Thanks for you historical insight! To me it’s important that a typechecking library not change the language. I’ve actually played around with that idea on a couple of personal projects that have since gone into the garbage bin, because, let’s say I hire someone, I don’t want them learning nonstandard elixir for their career.

Also, thanks for your suggestion to parse the binaries. I am loving the opportunity to spelunk in the low level recesses of how the BEAM works.

stevensonmt · September 21, 2020, 6:01pm

Not sure how relevant it is to your project, but you might look at gleam, which is statically typed and compiles to Erlang.

ityonemo · September 22, 2020, 12:24am

Alright, I registered for Github sponsors, and pushed the basic outline of my strategy: https://github.com/ityonemo/selectrix

vans163 · July 7, 2021, 2:57pm

I like this a lot and was thinking about this constantly at one point. A way to perform type checks without changing the language.

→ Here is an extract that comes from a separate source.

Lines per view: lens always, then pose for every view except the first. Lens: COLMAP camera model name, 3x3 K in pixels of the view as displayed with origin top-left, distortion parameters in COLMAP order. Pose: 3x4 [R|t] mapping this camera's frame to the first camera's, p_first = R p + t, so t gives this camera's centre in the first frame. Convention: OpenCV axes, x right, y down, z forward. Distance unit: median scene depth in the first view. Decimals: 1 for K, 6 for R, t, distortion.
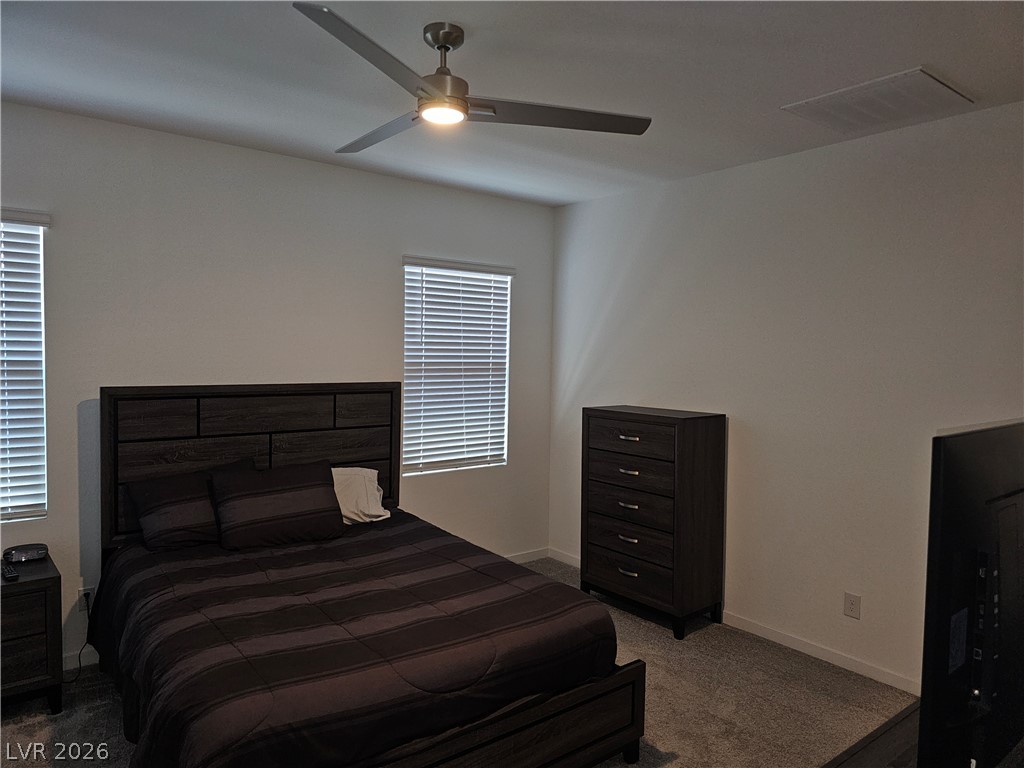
lens RADIAL K [[685.7, 0, 518.4], [0, 685.7, 377.8], [0, 0, 1]] dist [0.071344, -0.065210]
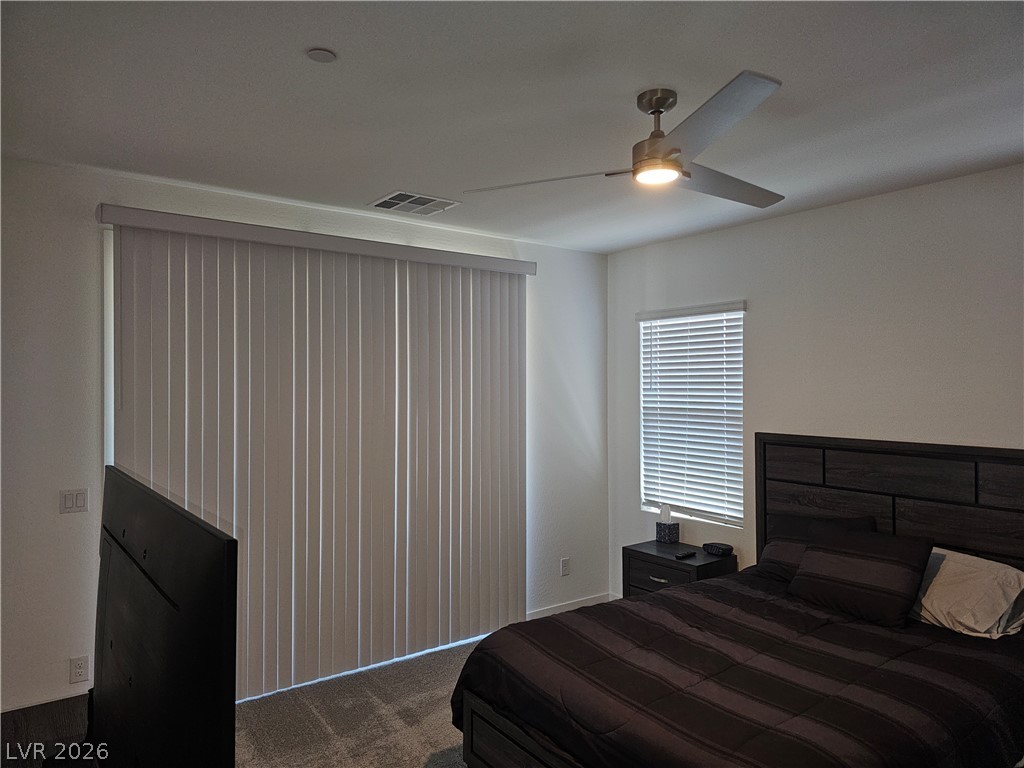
lens RADIAL K [[685.7, 0, 519.0], [0, 685.7, 388.9], [0, 0, 1]] dist [0.071344, -0.065210]
pose [[-0.035592, -0.017559, -0.999212, 0.642445], [-0.046688, 0.998783, -0.015889, -0.024321], [0.998275, 0.046086, -0.036369, 0.609246]]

Dialyzer is not good at all it gets lost way too easily on simple things. For example inside reductions or nested functions.

ityonemo · July 7, 2021, 4:49pm

Yes! Sorry, I’m getting back to this, I promise! Just moved halfway across a continent, and just as I settled, got a work project for which I’m spending all of my free time writing a JSONschema compiler (which I will make public)!